:: DATA RECORDS

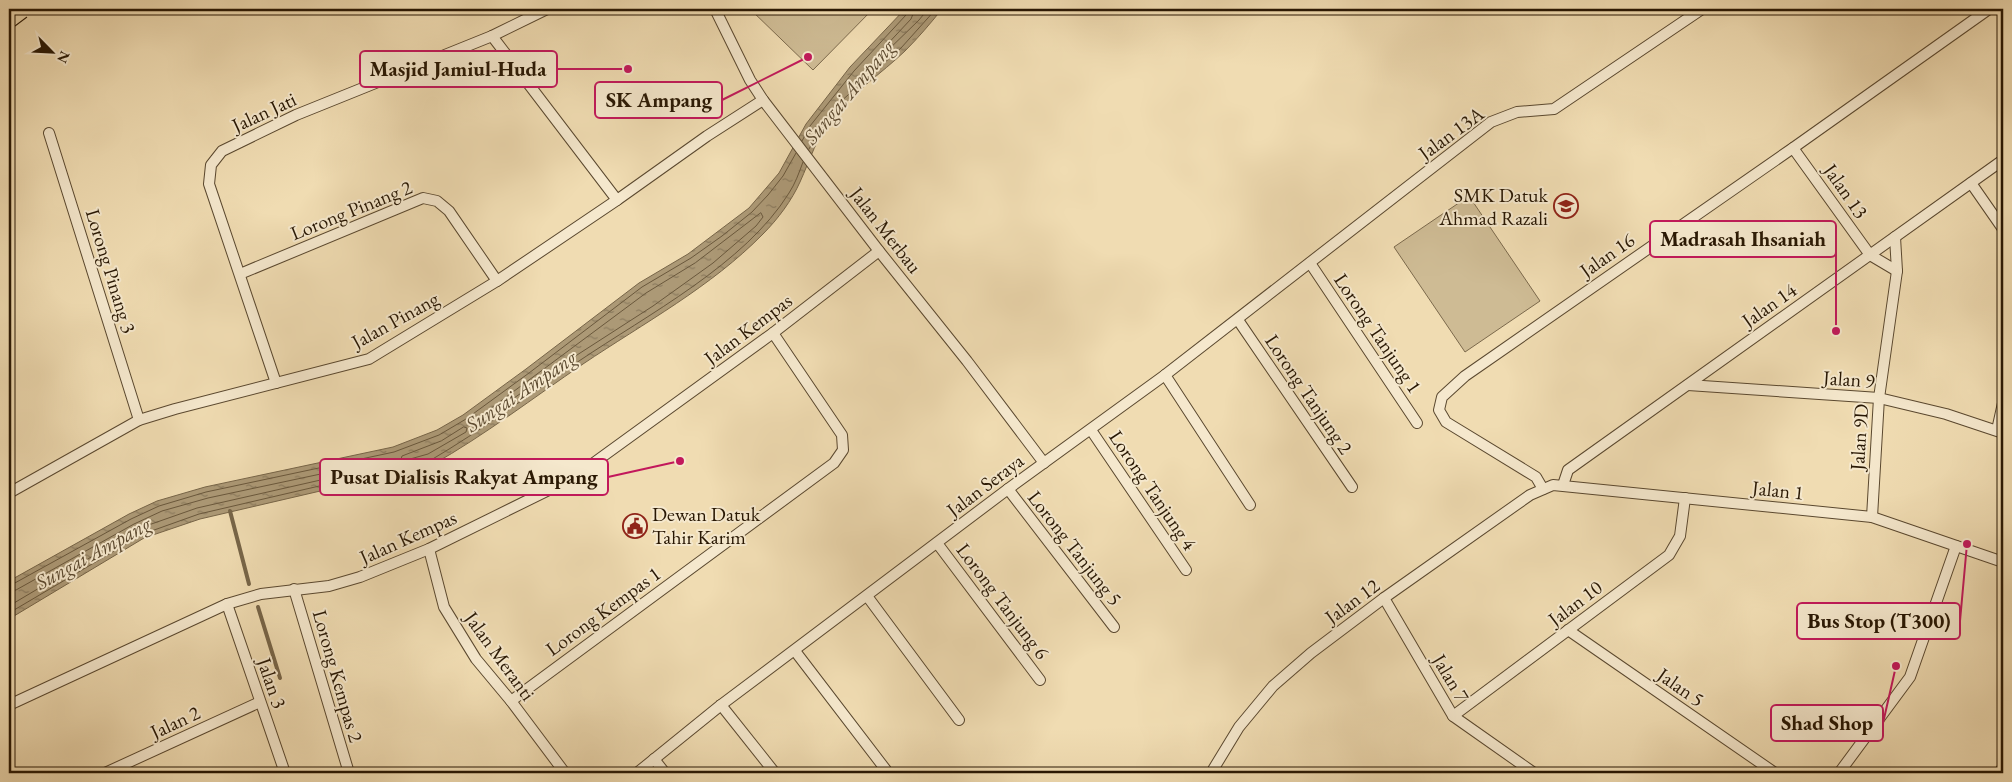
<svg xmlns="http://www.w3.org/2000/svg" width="2012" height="782" viewBox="0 0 2012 782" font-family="'EB Garamond',serif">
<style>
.grass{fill:#cebb94;stroke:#7b694c}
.water{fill:url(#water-ripples);stroke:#776548}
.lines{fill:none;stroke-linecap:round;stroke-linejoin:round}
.shore{stroke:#6a583c;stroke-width:1}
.stream{stroke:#776548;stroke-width:4}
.street-casing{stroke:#5a482f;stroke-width:12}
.street{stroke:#f5e8cd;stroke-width:10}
.highway-bridge-casing{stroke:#281703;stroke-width:21;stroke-linecap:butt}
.highway-bridge{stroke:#f0dcb2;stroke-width:19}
.labels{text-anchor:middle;stroke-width:4;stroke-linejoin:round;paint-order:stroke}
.street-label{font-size:20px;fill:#281703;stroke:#f5e8cd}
.poi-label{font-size:20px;fill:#281703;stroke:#f5e8cd;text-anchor:end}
.water-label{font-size:21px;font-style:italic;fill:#5d4b31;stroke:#f5e8cd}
.leader{fill:none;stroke:#c2185b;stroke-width:2}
.callout-dot{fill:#c2185b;stroke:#f5e8cd;stroke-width:2}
.callout{fill:#f5e8cd;stroke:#c2185b;stroke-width:2}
.callout-label{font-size:21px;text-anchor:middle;font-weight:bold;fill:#281703}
</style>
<defs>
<pattern id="water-ripples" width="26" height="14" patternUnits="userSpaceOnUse" patternTransform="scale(1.25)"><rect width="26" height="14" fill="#ac9976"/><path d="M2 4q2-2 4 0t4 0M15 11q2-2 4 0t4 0" fill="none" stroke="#8c7c5f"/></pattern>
</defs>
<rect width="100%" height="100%" fill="#f0dcb2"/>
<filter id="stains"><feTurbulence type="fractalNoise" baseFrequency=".004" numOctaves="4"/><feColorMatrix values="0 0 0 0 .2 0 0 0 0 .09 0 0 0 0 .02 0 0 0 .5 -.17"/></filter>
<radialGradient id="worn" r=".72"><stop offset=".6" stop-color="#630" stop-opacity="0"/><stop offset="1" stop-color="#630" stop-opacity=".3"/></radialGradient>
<g class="grass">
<polygon points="750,9 873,9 813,70"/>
<polygon points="1469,196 1540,301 1465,352 1394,247"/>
</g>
<path class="water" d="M905,9H942C930,24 918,38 905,51C881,74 853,92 832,118C817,136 810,160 800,182C792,200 778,219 763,234C711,287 644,323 583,364C533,398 485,435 432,465L200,519L144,538L9,619V581L129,514L157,501L205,487L393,447L437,430L463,415L526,369L639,283L688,254L749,208L779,173L806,124L850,67Z"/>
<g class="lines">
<g class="shore">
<polyline points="915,9 911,19 881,51 881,54 884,54 919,20 928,9"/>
<polyline points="802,141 810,126 854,71 906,15 909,9"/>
<polyline points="809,149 826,117 839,103 901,48 936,9"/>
<polygon points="761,213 763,217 756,226 713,263 653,306 577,355 492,413 489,413 490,409 646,293 695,263"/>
<polygon points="464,427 467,428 466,432 428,454 403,461 401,459 402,456 441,441"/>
<polyline points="9,585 13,584 131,519 159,506 206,492 394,452 439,435 466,419 529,373 642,287 691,258 722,236 752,212 768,195 783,176 796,153"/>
<polyline points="9,591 16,590 134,524 162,511 208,498 377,462 380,463 378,467 197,508 140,528 9,606"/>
<path d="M9,613L143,534L199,514L431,460C482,430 530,394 579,361C647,315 745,264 789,193C795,184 799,173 803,162"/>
</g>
<g class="stream">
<polyline points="230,511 249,584"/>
<polyline points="258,607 280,678"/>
</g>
<defs>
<g id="street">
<polyline points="715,9 750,80 763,100 879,251 967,361 1044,463"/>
<polyline points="492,36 617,200"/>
<polyline points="49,133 139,420"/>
<polyline points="1793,148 1870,255 1897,271"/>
<polyline points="1971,183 2003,229"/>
<polyline points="1310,263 1417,423"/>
<polyline points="240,274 423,198 437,201 449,211 497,281"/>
<polyline points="1238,320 1352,487"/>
<polyline points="1165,375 1250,505"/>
<polyline points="276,383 209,184 211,165 222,151 296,115 492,36 547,9"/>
<polyline points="1688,385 1879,398 1946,414 2003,433"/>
<polyline points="1091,430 1186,570"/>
<polyline points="1997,430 2003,403"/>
<polyline points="1563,485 1568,470 2003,160"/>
<polyline points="1008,489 1114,627"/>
<polyline points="1543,489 1536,477 1446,422 1439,410 1442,397 1465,376 1793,148 1989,9"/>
<polyline points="9,493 139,420 175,409 369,359 497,281 617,200 707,136 763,100"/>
<polyline points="1872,517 1879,398 1897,271 1895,237"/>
<polyline points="937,543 1040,680"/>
<polyline points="429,549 444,607 476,659 511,701 565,773"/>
<polyline points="294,589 349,773"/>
<polyline points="867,596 959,720"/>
<polyline points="1384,598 1453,716 1534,773"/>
<polyline points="227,604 285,773"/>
<polyline points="1568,630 1775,773"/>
<polyline points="795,651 886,770"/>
<polyline points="511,701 834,463 843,450 842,435 773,333"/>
<polyline points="9,705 227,604 261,594 329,586 360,577 429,549 573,478 773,333 879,251"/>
<polyline points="721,705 775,773"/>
<polyline points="1453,716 1669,555 1680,536 1685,498"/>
<polyline points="654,759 665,773"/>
<polyline points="105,773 260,702"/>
<polyline points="637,773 721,705 1008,489 1165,375 1491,122 1517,112 1554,109 1702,9"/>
<polyline points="1211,773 1239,727 1273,686 1311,653 1384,598 1530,495 1553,485 1872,517 2003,562"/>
<polyline points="1839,773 1910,677 1956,546"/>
<polyline points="1999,773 2003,767"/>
</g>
</defs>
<use href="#street" class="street-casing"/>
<use href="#street" class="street"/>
<defs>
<polyline id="highway-bridge" points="9,18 21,9"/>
</defs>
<use href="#highway-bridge" class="highway-bridge-casing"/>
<use href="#highway-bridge" class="highway-bridge"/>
</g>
<defs>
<symbol id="school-ring" viewBox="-11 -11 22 22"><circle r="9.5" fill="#f5e8cd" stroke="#8f2418" stroke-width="1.5"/><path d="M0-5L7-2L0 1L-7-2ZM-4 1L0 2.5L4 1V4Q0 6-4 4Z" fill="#8f2418"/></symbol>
<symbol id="civic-ring" viewBox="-11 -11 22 22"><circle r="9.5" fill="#f5e8cd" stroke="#8f2418" stroke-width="1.5"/><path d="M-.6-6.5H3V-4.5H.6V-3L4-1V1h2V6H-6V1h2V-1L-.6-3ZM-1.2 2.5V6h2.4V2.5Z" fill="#8f2418"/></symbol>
</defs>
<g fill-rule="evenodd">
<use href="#school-ring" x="1552" y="192" width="28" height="28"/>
<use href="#civic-ring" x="621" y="512" width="28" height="28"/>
</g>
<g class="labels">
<g class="street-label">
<text transform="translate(264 112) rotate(-25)" y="7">Jalan Jati</text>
<text transform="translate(1451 133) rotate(-36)" y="7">Jalan 13A</text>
<text transform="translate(1846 191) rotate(55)" y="7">Jalan 13</text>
<text transform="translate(351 210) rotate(-22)" y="7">Lorong Pinang 2</text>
<text transform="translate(886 230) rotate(52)" y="7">Jalan Merbau</text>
<text transform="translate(1607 255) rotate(-35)" y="7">Jalan 16</text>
<text transform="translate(111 271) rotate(73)" y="7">Lorong Pinang 3</text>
<text transform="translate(1769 305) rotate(-35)" y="7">Jalan 14</text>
<text transform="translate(395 320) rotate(-29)" y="7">Jalan Pinang</text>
<text transform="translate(748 329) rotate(-37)" y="7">Jalan Kempas</text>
<text transform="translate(1378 333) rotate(56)" y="7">Lorong Tanjung 1</text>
<text transform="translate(1849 379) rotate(4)" y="7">Jalan 9</text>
<text transform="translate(1309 394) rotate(56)" y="7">Lorong Tanjung 2</text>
<text transform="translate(1859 437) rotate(-86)" y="7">Jalan 9D</text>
<text transform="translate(985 485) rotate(-37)" y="7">Jalan Seraya</text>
<text transform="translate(1153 490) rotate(56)" y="7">Lorong Tanjung 4</text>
<text transform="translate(1778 490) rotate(6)" y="7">Jalan 1</text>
<text transform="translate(408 537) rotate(-24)" y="7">Jalan Kempas</text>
<text transform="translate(1075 548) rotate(52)" y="7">Lorong Tanjung 5</text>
<text transform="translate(1003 601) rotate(53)" y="7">Lorong Tanjung 6</text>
<text transform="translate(1352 601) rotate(-36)" y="7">Jalan 12</text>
<text transform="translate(1575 603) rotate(-37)" y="7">Jalan 10</text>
<text transform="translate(603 611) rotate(-36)" y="7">Lorong Kempas 1</text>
<text transform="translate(500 656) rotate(54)" y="7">Jalan Meranti</text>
<text transform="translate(338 676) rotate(74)" y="7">Lorong Kempas 2</text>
<text transform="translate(1451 678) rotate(59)" y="7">Jalan 7</text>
<text transform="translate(272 683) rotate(71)" y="7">Jalan 3</text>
<text transform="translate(1681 687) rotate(35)" y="7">Jalan 5</text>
<text transform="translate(175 722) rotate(-25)" y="7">Jalan 2</text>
</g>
<g class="poi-label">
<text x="1548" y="202">SMK Datuk<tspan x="1548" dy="23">Ahmad Razali</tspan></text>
<text x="652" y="521" text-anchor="start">Dewan Datuk<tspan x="652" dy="23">Tahir Karim</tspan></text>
</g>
<g class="water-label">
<text transform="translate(849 92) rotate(-50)" y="7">Sungai Ampang</text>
<text transform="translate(521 391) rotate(-34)" y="7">Sungai Ampang</text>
<text transform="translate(93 553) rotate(-29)" y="7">Sungai Ampang</text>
</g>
</g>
<path class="leader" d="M628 69L557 69M808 57L722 100M1836 331L1836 239M680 461L608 477M1967 544L1960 621M1896 666L1883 723"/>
<g class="callout-dot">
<circle cx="628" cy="69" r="5"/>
<circle cx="808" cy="57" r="5"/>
<circle cx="1836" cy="331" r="5"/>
<circle cx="680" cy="461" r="5"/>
<circle cx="1967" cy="544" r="5"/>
<circle cx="1896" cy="666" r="5"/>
</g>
<g class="callout">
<rect x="360" y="51" width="197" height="36" rx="5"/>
<rect x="595" y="82" width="127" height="36" rx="5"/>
<rect x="1650" y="221" width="186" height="36" rx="5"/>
<rect x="320" y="459" width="288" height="36" rx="5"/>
<rect x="1797" y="603" width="163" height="36" rx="5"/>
<rect x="1771" y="705" width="112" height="36" rx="5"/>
</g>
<g class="callout-label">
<text x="458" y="76">Masjid Jamiul-Huda</text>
<text x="659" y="107">SK Ampang</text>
<text x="1743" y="246">Madrasah Ihsaniah</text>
<text x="464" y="484">Pusat Dialisis Rakyat Ampang</text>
<text x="1879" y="628">Bus Stop (T300)</text>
<text x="1827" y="730">Shad Shop</text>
</g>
<rect width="2012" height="782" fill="none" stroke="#f0dcb2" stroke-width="30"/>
<rect x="10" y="10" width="1992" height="762" fill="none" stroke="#281703" stroke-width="2.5"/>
<rect x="15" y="15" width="1982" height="752" fill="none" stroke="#281703"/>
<g transform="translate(52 52) rotate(114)" stroke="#f5e8cd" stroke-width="4" paint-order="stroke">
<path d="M0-4L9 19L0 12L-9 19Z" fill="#281703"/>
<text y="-8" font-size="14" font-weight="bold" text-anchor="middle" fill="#281703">N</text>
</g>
<rect width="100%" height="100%" filter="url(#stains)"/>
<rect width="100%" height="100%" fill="url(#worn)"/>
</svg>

::::

• _DESCRIPTION OF THE TASK_: State how many lines in the records contain the string "worn". Give the number with no words around it.

• _RESULT OF THIS TASK_: 2